**Data extract:**
=-=-=
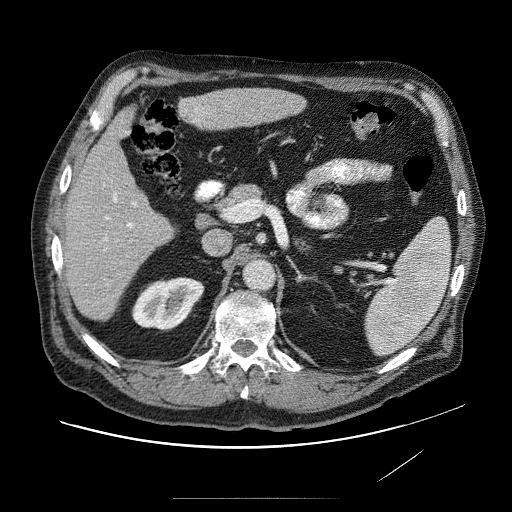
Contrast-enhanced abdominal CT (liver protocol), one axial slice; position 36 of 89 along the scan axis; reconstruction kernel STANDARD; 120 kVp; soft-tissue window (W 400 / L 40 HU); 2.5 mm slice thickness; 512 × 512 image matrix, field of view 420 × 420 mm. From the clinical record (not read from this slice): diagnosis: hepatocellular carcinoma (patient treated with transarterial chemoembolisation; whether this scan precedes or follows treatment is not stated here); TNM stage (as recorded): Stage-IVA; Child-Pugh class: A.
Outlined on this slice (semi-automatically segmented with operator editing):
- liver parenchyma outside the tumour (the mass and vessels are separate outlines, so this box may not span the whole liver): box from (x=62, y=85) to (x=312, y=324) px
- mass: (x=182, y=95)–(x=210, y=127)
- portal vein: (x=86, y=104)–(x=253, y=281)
=-=-=
**About this exercise:**
Return the lines above, from the one containing "- mass: (x=182, y=95)–(x=210, y=127)" to the end, exactly as they stand.

**Answer to the exercise:**
- mass: (x=182, y=95)–(x=210, y=127)
- portal vein: (x=86, y=104)–(x=253, y=281)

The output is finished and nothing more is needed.